After you determine your document types, you train the machine learning model to
recognize your document types.
About this task
Use the initial sample documents. The designer applies multiple models to your document
types to determine which one matches your document types in the best way for your business
need.For best results, make sure that you use the same number of files to train or test each of
your document types, including the pre-trained document
types.
Procedure
To train your classification model:
- From the main project page in the Document Processing Designer, click
Classification model.
- In the Confirm inputs tab, double check your document types and
the samples that are categorized under each type.
You can also upload additional samples
to help train the model.
- Click Next.
- In the Review samples tab, you see your samples divided into a set
for training and a set for testing. You can manually sort your samples into each set, or click
Auto generate 70/30 split for a random categorization.
- When you are satisfied with your document types and samples, click
Train.
This step can take some time to complete.
- In the Review training results tab, review how well the model has
classified your document types.
For each sample, you see the following results:
- Classified as - What document type the model determined this sample to
be
- Classification result - Whether the result corresponds to the expected
document type
- Confidence - The level of confidence that the model correctly assigned
this sample
You can use the Filter
option to see results according to their classification result or confidence
level.
- Click Next.
- Optional: Test your trained model.
- Drag your new samples to the pane, or click Upload to browse
for and add your new sample documents.
The model is tested automatically when you add
documents.
- In the results table, examine how the model interacted with the test documents that
you uploaded.
- For any document type that requires more testing, upload additional
samples.
- When your model is sufficiently tested and an acceptable confidence threshold has been
achieved, click Done.

**Work instructions:**
Reproduce word for word the portion of the classification model training guide starting with "- When you are" and going on through "classified your document types.".

(Extracted records)
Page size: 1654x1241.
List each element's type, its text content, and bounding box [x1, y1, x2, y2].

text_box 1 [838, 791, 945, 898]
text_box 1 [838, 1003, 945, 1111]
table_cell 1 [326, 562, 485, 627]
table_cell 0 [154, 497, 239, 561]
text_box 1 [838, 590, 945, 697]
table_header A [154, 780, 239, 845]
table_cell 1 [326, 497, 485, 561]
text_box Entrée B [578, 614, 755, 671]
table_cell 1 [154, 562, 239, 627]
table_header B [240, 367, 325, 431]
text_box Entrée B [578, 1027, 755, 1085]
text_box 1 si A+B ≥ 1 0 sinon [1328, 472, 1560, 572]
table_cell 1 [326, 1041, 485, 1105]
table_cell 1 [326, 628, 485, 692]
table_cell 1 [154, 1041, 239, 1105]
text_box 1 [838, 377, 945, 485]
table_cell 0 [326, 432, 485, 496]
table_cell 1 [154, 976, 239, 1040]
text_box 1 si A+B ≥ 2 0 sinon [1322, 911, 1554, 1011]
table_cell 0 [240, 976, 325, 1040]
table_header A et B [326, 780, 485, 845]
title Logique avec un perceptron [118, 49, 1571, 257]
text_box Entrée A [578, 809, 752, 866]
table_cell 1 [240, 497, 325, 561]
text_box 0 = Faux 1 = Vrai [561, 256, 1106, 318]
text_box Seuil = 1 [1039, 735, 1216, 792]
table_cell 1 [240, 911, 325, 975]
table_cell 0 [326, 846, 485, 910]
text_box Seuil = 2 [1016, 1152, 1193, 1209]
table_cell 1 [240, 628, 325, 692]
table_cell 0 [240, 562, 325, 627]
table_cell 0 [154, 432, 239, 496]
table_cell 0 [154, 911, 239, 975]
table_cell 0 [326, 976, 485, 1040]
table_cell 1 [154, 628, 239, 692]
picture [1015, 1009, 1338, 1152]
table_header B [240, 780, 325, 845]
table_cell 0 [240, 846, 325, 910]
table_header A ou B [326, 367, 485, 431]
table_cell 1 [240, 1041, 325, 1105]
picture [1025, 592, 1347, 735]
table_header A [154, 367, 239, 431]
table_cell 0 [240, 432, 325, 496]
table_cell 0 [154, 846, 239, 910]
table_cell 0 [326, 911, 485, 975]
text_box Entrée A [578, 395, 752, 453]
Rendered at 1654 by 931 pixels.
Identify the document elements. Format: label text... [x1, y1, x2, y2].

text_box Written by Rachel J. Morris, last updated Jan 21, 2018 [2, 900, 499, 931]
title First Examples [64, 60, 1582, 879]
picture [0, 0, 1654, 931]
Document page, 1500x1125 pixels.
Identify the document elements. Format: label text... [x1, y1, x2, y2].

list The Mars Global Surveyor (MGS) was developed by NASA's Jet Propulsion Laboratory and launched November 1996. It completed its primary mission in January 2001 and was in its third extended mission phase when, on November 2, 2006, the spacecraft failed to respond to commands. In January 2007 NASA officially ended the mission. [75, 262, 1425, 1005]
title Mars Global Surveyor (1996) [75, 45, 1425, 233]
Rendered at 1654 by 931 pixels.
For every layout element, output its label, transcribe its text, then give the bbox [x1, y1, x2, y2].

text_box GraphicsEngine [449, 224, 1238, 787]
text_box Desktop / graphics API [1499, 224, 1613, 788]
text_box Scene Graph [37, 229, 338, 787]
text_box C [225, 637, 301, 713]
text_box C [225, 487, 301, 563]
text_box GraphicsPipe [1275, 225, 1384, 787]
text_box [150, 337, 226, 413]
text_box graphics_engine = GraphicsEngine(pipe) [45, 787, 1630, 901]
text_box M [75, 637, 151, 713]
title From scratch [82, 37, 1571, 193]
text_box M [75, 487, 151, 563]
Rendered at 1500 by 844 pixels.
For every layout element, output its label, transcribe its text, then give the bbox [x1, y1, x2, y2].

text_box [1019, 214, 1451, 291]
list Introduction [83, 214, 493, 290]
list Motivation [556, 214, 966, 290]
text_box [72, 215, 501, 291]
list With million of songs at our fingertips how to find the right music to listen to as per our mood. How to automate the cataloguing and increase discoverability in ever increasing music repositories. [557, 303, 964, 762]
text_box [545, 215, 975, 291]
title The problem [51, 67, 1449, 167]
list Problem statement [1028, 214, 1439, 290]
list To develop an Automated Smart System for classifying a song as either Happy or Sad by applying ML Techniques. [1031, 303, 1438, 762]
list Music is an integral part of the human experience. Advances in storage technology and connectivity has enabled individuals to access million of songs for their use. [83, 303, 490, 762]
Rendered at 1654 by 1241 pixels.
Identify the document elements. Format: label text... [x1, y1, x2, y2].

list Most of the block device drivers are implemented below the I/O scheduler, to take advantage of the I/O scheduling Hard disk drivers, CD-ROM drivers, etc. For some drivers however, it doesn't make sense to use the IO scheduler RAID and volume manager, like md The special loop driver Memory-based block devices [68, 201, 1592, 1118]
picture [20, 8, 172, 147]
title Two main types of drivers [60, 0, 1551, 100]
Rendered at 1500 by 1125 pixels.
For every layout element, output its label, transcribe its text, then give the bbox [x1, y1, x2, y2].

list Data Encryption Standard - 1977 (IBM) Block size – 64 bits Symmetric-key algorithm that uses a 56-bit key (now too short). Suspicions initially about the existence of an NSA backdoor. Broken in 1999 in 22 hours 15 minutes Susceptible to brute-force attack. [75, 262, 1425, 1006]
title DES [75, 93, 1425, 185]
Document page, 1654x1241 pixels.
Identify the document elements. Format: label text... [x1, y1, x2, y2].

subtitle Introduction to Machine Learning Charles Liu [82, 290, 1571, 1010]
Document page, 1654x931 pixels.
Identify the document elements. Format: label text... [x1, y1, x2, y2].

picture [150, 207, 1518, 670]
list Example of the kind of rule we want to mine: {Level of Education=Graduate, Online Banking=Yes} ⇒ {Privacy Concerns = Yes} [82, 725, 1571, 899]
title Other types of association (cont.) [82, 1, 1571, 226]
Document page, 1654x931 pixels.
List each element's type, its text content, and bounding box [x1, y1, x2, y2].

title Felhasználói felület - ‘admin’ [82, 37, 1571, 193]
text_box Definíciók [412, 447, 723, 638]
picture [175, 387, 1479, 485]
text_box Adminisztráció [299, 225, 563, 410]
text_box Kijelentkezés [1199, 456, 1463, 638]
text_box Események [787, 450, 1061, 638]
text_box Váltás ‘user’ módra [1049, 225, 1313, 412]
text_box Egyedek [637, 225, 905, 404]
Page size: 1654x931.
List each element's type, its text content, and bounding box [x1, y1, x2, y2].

**Right answer:**
- When you are satisfied with your document types and samples, click
Train.
This step can take some time to complete.
- In the Review training results tab, review how well the model has
classified your document types.